- Developer(s): Raster Software
- Programmer(s): Radek Štěrba
- Composer(s): Radek Štěrba
- Platform(s): Atari 8-bit
- Release: 1994
- Genre(s): Action-adventure
- Mode(s): Single-player

= Naturix =

1994 video game

Naturix is a 1994 action-adventure game developed by Radek Štěrba for Atari 8-bit computers.

==Plot==
The Game is set in a Solar System where a Planet called Naturland can be found. It is inhabited by a Race called Naturix. They are dependent on Power Supplies from a Base on the farthest Moon of Naturland. The Protagonist is sent there for some Energy but the Base is occupied by Hostile beings. He has to find four Energy boxes and a Navigation Tool in order to get home.

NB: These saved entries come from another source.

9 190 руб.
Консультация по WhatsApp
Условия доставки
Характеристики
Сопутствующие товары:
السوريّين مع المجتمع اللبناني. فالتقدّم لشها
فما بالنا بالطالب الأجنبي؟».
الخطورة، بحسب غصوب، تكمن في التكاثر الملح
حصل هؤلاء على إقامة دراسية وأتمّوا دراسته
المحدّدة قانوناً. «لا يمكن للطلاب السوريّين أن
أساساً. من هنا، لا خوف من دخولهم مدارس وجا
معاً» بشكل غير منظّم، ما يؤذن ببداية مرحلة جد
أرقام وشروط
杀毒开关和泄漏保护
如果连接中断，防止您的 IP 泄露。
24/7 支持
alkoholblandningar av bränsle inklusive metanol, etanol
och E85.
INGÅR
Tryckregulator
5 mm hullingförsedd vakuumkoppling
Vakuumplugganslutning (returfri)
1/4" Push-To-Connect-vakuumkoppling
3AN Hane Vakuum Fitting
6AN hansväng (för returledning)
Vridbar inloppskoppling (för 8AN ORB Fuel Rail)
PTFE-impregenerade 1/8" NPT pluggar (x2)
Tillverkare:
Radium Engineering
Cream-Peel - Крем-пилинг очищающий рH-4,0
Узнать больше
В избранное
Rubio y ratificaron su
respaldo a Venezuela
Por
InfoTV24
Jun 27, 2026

He returns to his Spacecraft after he obtains everything and leaves the Base. He is last seen flying in the Spacecraft towards Home.

==Gameplay==
Player controls a Character of Naturix. His task is to find 4 Boxes and a Navigation Tool. When he obtains all needed items then he has to get to his Spacecraft and leave the Base. He has to search a large base full of Enemies to fulfil this task. He can fire laser shots to kill Enemies but there is a limited amount of Ammo. There are also places where the player has to solve some puzzles.

==Development==
The game was developed by Radek Štěrba (Raster Software). He got his first Atari 8-bit computer in 1988. He started to experiment with programming and also created some simple games. He worked with his high school friend Robert Knill. Štěrba admitted that their first projects weren't really good but they got better. Štěrba helped Knill with some games but also created some of his own. His first big game was Predator (1991) that he created with help of Knill.

Štěrba developed Naturix during his studies at Palacký University, Olomouc in 1994. He discussed the development with Robert Knill. Knill talked him to redesign the main character. Knill's critical expression to the original design almost led to a split between them but Štěrba admitted that Knill was right and was glad that he followed Knill's advice. Naturix was released as a commercial game in 1994. Štěrba considered Naturix to be his finest Work. Štěrba was also thinking about a sequel. Štěrba released the game for free in 1999 along his other games.

Flop Magazine published a demo version of the game in its 29th Volume. It included much smaller World and the player could find only Energy Pills and laser shots.